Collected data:
⟨
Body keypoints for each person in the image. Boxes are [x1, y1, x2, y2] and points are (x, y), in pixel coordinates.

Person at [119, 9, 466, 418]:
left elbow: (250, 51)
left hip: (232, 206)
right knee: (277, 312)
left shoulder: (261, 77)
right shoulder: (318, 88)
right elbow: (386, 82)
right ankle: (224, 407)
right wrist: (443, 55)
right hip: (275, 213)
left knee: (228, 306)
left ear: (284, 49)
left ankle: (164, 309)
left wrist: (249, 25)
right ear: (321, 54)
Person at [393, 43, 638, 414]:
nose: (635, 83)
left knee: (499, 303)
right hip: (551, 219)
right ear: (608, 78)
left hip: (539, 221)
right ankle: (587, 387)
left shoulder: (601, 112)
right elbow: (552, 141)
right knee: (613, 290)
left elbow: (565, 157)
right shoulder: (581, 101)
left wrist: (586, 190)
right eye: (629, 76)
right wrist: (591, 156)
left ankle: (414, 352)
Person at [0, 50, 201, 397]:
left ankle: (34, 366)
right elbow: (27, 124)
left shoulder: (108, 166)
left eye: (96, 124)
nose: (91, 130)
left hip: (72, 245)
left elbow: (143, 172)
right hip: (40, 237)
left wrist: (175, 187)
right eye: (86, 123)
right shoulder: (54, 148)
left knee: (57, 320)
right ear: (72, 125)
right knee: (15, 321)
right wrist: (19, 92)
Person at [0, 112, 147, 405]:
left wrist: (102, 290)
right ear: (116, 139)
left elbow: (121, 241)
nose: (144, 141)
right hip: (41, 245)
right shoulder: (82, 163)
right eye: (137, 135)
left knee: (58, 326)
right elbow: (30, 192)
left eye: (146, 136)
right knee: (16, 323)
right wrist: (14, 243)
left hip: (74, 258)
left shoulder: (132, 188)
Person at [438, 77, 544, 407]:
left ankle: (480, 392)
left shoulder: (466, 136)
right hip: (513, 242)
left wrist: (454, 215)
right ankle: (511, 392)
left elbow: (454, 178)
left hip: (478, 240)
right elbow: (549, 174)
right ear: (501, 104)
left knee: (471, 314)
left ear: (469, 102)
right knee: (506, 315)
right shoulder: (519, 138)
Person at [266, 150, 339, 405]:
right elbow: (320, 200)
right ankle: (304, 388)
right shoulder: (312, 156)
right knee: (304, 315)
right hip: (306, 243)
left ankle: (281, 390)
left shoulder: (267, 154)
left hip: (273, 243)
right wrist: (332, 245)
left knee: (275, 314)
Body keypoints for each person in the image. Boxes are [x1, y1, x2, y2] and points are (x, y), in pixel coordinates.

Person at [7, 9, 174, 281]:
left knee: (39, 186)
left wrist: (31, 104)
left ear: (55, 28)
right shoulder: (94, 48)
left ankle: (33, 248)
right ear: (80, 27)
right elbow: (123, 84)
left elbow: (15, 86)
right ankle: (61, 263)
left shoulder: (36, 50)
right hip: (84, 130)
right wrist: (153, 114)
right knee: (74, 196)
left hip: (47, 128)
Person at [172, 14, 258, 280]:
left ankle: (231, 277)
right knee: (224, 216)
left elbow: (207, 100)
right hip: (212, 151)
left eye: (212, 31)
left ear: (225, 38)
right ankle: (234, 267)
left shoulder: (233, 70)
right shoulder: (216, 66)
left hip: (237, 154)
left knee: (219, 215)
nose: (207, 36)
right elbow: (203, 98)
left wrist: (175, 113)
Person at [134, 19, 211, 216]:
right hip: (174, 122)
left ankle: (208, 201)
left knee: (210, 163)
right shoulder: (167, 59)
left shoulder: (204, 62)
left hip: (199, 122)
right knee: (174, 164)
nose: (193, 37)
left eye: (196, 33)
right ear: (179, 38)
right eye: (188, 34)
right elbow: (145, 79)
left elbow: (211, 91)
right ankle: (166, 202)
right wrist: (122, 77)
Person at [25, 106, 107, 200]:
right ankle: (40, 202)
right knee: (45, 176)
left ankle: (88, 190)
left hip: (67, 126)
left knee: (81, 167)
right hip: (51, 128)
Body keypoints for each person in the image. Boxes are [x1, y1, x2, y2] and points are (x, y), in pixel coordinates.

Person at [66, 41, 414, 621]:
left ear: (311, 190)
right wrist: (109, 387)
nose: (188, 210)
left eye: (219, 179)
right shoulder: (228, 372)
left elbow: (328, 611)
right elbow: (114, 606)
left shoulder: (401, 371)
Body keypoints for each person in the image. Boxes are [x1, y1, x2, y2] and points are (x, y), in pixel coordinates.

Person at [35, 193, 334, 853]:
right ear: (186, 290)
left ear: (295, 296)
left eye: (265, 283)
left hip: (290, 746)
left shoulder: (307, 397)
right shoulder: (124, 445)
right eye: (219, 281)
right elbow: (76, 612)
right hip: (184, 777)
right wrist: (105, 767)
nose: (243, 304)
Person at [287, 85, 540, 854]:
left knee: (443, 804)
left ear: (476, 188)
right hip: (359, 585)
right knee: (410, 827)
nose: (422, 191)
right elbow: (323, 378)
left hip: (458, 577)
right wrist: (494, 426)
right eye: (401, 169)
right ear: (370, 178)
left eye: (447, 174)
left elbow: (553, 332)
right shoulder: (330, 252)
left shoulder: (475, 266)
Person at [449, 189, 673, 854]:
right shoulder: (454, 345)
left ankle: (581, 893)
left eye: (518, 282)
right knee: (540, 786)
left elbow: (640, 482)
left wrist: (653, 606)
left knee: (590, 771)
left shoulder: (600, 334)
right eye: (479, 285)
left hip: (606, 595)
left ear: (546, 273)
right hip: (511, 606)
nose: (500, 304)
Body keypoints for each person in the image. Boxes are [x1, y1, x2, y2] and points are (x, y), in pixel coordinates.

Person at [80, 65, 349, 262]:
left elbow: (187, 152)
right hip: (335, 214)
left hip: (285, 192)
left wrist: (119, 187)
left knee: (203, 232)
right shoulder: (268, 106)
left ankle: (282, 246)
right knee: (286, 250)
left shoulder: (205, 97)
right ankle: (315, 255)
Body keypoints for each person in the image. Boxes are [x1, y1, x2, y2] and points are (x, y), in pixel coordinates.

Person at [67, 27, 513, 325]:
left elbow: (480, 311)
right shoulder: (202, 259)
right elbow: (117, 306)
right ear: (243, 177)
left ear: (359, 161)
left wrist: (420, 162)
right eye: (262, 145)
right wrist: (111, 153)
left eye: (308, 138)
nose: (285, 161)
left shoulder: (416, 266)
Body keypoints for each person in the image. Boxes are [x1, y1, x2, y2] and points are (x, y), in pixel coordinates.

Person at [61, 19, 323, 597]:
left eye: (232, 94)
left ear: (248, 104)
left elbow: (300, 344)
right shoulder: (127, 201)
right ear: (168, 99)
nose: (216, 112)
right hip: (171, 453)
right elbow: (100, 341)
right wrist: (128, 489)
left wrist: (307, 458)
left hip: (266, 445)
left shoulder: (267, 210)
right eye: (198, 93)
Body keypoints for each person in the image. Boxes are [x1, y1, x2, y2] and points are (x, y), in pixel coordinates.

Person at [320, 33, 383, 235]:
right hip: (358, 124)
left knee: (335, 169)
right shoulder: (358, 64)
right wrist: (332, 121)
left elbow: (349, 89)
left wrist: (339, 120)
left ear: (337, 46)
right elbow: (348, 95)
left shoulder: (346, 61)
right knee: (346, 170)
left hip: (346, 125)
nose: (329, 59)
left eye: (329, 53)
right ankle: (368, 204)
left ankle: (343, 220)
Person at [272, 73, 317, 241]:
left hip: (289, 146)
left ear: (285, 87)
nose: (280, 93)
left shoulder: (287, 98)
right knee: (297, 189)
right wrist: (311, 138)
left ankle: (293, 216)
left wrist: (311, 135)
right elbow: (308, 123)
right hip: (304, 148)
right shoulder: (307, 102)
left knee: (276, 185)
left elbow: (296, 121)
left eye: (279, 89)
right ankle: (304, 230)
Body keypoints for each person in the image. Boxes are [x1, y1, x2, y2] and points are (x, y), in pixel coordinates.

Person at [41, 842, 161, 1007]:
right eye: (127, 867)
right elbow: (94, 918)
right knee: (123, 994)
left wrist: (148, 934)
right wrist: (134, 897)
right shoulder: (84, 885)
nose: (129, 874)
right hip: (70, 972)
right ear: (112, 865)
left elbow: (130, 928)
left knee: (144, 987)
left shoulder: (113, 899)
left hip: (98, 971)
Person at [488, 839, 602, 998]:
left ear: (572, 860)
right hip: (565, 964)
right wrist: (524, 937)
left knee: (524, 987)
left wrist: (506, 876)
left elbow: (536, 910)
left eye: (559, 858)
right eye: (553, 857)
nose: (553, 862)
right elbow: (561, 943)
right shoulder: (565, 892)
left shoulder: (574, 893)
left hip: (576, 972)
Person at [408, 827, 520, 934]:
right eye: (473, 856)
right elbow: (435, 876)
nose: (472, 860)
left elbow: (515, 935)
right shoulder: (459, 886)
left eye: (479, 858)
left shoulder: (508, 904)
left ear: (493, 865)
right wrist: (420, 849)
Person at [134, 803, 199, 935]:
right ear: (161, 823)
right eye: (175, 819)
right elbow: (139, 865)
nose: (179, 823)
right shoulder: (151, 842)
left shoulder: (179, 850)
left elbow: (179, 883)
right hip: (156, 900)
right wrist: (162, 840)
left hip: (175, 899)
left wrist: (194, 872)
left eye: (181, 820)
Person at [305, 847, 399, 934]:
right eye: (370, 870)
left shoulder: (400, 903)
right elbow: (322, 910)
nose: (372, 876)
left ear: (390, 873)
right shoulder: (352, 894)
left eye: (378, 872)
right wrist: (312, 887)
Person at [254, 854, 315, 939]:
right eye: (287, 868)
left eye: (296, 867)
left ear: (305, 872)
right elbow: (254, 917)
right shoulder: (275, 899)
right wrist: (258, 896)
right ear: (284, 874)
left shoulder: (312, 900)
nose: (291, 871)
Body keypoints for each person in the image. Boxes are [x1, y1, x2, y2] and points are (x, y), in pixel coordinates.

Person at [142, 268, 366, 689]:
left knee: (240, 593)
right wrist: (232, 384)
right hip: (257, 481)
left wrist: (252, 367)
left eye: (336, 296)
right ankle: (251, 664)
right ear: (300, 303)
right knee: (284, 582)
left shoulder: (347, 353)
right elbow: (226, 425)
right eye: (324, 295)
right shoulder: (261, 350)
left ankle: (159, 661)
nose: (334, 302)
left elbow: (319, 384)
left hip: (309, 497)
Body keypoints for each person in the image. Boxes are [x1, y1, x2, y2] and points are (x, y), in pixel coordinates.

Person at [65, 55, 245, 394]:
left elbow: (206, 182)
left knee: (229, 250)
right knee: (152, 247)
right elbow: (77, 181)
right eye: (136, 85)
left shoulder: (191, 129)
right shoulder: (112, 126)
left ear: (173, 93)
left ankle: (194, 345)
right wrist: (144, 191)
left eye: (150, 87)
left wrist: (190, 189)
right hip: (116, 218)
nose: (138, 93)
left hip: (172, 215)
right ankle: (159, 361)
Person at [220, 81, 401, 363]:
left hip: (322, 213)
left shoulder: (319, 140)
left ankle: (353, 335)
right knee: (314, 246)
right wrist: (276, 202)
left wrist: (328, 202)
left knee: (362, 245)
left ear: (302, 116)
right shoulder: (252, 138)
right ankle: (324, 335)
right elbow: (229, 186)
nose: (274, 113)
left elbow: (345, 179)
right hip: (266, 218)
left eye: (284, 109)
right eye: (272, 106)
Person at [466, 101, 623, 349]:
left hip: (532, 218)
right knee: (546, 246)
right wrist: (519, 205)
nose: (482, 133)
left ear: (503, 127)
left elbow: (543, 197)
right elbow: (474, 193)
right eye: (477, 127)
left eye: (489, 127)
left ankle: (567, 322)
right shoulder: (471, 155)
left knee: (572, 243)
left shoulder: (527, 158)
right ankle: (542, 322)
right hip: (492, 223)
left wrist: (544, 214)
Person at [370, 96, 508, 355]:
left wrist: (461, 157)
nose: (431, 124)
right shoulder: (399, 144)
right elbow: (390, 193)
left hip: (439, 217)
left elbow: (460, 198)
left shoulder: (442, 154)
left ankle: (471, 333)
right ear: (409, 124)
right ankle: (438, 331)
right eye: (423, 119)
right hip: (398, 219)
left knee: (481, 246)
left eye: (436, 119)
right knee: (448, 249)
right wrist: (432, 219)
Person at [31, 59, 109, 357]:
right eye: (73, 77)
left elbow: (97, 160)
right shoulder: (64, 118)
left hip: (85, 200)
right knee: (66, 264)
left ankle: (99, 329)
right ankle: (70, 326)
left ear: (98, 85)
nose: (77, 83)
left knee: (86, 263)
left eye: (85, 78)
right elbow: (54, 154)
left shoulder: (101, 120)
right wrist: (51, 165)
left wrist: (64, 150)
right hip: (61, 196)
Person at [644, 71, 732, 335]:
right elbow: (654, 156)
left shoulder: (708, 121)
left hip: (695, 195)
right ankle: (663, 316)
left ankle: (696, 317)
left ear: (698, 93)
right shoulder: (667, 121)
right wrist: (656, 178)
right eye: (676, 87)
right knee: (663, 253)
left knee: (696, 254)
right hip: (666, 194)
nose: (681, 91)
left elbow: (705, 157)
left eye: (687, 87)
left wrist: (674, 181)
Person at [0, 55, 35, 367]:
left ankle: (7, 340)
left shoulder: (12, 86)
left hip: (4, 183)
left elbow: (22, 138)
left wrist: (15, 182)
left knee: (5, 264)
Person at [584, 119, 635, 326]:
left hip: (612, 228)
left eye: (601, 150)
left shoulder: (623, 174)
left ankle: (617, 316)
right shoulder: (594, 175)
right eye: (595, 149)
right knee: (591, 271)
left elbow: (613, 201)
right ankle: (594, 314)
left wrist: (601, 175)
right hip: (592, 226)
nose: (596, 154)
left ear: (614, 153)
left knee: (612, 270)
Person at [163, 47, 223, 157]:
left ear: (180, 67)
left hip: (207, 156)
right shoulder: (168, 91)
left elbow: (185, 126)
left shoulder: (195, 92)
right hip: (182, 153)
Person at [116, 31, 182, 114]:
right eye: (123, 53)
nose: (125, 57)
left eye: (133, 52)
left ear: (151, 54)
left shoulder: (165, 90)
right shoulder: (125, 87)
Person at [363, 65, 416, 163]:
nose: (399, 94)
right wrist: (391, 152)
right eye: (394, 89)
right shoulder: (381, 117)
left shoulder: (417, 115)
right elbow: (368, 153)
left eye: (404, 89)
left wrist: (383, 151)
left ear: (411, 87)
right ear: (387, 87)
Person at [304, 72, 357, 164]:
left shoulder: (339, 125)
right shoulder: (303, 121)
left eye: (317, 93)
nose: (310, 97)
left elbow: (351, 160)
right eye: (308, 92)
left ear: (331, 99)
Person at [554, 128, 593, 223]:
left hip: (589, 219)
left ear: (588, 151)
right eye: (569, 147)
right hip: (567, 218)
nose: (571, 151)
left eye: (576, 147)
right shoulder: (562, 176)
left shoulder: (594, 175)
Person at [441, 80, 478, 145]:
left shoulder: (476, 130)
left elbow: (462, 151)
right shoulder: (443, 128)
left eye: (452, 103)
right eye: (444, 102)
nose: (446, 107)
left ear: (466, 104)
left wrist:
⟩
[PROBLEM DESCRIPTION]:
Take the records above and return, word for word, only the lines that fall from the line with "left wrist: (461, 157)" to the line with "left eye: (436, 119)", both of them included.

[RESPONSE BOX]:
left wrist: (461, 157)
nose: (431, 124)
right shoulder: (399, 144)
right elbow: (390, 193)
left hip: (439, 217)
left elbow: (460, 198)
left shoulder: (442, 154)
left ankle: (471, 333)
right ear: (409, 124)
right ankle: (438, 331)
right eye: (423, 119)
right hip: (398, 219)
left knee: (481, 246)
left eye: (436, 119)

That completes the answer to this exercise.